The train is thundering through the kind of  landscape that seems typical of the un-forrested parts of northern europe, open plains, groves of trees and small hillocks on the horizon. Everything is covered in a thin layer of snow, the black trunks of trees sticking out against the white. The thin pink streaks against the pale blue sky alert me to setting of the sun and i lean closer to the window, despite the heater being set to Death valley mode, and cringe my neck to look behind me. The western sky is brightly lit in that pinkish orange tone that only a sunset can produce, with hills and valleys formed by strips of cloud. The horizon is a pale yellow shifting into amber just above the winter white plain.  I realize that i seem to write a lot about sunsets but i guess it’s like any person with a camera having a recurring motif in their pictures, be it happy people a parties, their infant child or landscapes. For me it is the sky and particularly sunsets, there nothing quite so vividly colorful and beautiful.

Ullared ~1 pm to ~ 3 pm

In Feeling of the moment, Place description, Reflections, Writing on 2011/08/28 at 12:00

DEODORANT! Piles of deodorant, the staff havent even bothered to put them on shelves, all around, all kinds of cosmetics in all colours, types and sizes. A few steps away are rugged outdoor clothes, winter jackets and rain pants and on the other side, underwear and t-shirts. Moving on to lighter clothes, jeans, shirts, sweatshirts and even suits, simple white signs with text, over the clothes racks proclaim the low prices 199, 149 9 and 599 for a suit.
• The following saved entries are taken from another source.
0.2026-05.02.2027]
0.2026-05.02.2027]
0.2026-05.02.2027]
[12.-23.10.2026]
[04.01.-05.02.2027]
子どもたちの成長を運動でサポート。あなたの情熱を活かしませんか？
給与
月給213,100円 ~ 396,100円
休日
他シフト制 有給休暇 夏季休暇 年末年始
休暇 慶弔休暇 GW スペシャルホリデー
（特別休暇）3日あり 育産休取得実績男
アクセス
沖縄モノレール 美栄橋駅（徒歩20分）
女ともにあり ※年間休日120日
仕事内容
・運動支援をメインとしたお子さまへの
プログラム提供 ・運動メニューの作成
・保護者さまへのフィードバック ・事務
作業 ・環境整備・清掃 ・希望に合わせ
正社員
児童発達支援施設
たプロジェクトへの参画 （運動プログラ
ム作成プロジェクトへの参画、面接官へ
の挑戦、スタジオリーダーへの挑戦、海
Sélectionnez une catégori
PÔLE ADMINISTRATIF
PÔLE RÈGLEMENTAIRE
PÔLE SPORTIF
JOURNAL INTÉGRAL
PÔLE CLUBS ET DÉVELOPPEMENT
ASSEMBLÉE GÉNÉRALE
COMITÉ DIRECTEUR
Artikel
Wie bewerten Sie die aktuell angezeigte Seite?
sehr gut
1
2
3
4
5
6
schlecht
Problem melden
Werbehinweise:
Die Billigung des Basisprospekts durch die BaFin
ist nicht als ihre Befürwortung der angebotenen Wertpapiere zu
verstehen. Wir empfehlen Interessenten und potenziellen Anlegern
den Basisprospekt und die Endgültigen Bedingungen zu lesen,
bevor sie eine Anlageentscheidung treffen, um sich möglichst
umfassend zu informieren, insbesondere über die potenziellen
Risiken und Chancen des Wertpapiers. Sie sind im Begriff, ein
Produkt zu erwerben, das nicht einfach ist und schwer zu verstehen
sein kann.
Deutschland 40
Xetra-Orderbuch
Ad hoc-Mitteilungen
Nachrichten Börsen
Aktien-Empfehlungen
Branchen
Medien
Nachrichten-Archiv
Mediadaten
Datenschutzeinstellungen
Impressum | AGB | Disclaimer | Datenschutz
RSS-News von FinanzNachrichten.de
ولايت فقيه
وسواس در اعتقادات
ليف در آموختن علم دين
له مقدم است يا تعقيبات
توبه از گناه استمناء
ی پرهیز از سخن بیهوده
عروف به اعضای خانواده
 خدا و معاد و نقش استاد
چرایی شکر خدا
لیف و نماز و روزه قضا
The central aisle is full of people, a slow trickle of shopping carts laden with everything from food to clothes, from cleaning materials to toys. I am now in the children’s clothes section, brightly coloured shirts all around, flowing into the girls section, suddenly everything is pink. A message from my girl friend sets me on the move again, i walk through the women’s clothes section, a series of bras flowing past on the left and bikinis on the right and I find her in front of a wall of sunglasses, something I actually need.  We move slowly through the toy section until we come back to electronics close to the sun glasses. We explore DVDs and household electronics until we reach kitchen appliances and get a frying pan. From there on everything is a jumble, first lamps then textiles and towels, food and finally garden tools. We split up at feminine hygiene and I take a quick look around bags then we move together back through food again until we reach the bottom floor full of hand tools, sport goods and fishing gear then head back up to the cash register.

This place really has everything you can possibly need and we have likely taken one of the fastest tours possible through all of it  and likely bought less stuff than most. I though some of the chinese markets where ultra commercial but considering the diminutive size of the country, this really is the mecca of blatant commercialism, where people come on pilgrimages to pray to the materialist gods.

Train to Göteborg 9:21 pm

In Place description, Poetic prose, Reflections, Writing on 2011/06/16 at 19:11

There is a soft hum in the background and every once in a while a low squeaking can be heard. The train glides slowly, seemingly without effort through the green landscape shifting from forest to field and back to forest again under a sky full of light clouds; mist creeps across the fields and to my right the sun is setting. The coach is short. With only a few groups of seats in grey and white with wooden tables in between. The roof is domed like that of an airplane but with big windows stretching upwards. Except for me there are only three other people, one behind me in a corner, one almost completely hidden behind a seatback a few rows in front and the last one, a rather fat man with dark sunglasses (who wears sunglasses when there is no sun?) and big headphones. Except for the fat mans heavy breathing and the electrical hum in the background, it is completely silent, no one talking no infants screaming, nothing. It somehow prompted me to look up from my book and write these words……strange.